Species of bacterium

Enterobacter cloacae is a species of gram-negative, facultatively-anaerobic, rod-shaped bacterium from the order Enterobacterales. This species is a commensal of the human gastrointestinal tract and is occasionally implicated in human infections.

==Microbiology==
In microbiology laboratories, E. cloacae is frequently grown at 30 °C on nutrient agar or at 35 °C in tryptic soy broth. It is a rod-shaped, Gram-negative bacterium, is facultatively anaerobic, and bears peritrichous flagella. It is oxidase-negative and catalase-positive.

==Industrial use==
Enterobacter cloacae has been used in a bioreactor-based method for the biodegradation of explosives and in the biological control of plant diseases. Enterobacter cloacae strain MBB8 isolated from the Gulf of Mannar, India was reported to degrade poly vinyl alcohol (PVA). This was the first report of a PVA degrader from the Enterobacter genus. E. cloacae was also reported to produce exopolysaccharide (EPS) as high as 18.3g/L. GC-MS analysis of E. cloacae EPS showed the presence of glucose and mannose in the molar ratio of 1: 1.5e^{−2}.
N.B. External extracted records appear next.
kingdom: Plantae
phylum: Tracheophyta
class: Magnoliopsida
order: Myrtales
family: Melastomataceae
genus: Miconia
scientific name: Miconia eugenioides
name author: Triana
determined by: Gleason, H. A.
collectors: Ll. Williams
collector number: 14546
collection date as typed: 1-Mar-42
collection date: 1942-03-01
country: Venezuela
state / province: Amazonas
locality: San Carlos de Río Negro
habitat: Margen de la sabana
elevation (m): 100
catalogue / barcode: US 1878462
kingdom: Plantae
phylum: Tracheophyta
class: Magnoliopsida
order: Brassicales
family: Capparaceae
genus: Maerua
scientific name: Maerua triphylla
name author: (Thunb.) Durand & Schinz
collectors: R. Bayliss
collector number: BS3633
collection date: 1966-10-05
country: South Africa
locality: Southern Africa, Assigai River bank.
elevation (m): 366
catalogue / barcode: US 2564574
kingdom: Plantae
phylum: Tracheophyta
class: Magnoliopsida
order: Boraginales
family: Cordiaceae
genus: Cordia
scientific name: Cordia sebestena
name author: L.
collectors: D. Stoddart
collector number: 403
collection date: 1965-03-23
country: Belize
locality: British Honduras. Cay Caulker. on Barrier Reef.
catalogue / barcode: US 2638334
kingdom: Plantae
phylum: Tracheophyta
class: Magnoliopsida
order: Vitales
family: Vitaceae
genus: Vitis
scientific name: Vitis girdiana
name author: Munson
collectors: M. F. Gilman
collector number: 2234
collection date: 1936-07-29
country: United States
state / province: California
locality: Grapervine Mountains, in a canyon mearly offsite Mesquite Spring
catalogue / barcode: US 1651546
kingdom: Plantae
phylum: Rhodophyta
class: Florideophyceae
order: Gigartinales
Enterobacter cloacae subsp. cloacae strain PR-4 was isolated and identified by 16S rDNA gene sequence with phylogenetic tree view from explosive-laden soil by P. Ravikumar (GenBank accession number KP261833).

E. cloacae SG208 was identified as a predominant microorganism in a mixed culture isolated from petrochemical sludge (IOCL, Guwahati) which had been responsible for the degradation of benzene, as reported by Padhi and Gokhale (2016).

==Safety==
Enterobacter cloacae is considered a biosafety level 1 organism in the United States and level 2 in Canada.

==Genomics==
A draft genome sequence of E. cloacae subsp. cloacae was announced in 2012. The bacteria used in the study were isolated from giant panda feces.

==Clinical significance==
E. cloacae is a member of the normal gut flora of many humans and is not usually a primary pathogen. Some strains have been associated with urinary tract and respiratory tract infections in immunocompromised individuals. It is a high risk AmpC producer and treatment with cefepime is recommended by IDSA if causing disease rather than merely colonising. Treatment using cefepime and gentamicin has been reported.

A 2012 study in which E. cloacae was transplanted into previously germ-free mice resulted in increased obesity when compared with germ-free mice fed an identical diet, suggesting a link between obesity and the presence of Enterobacter gut flora.

E. cloacae produces the endotoxin, lipopolysaccharide.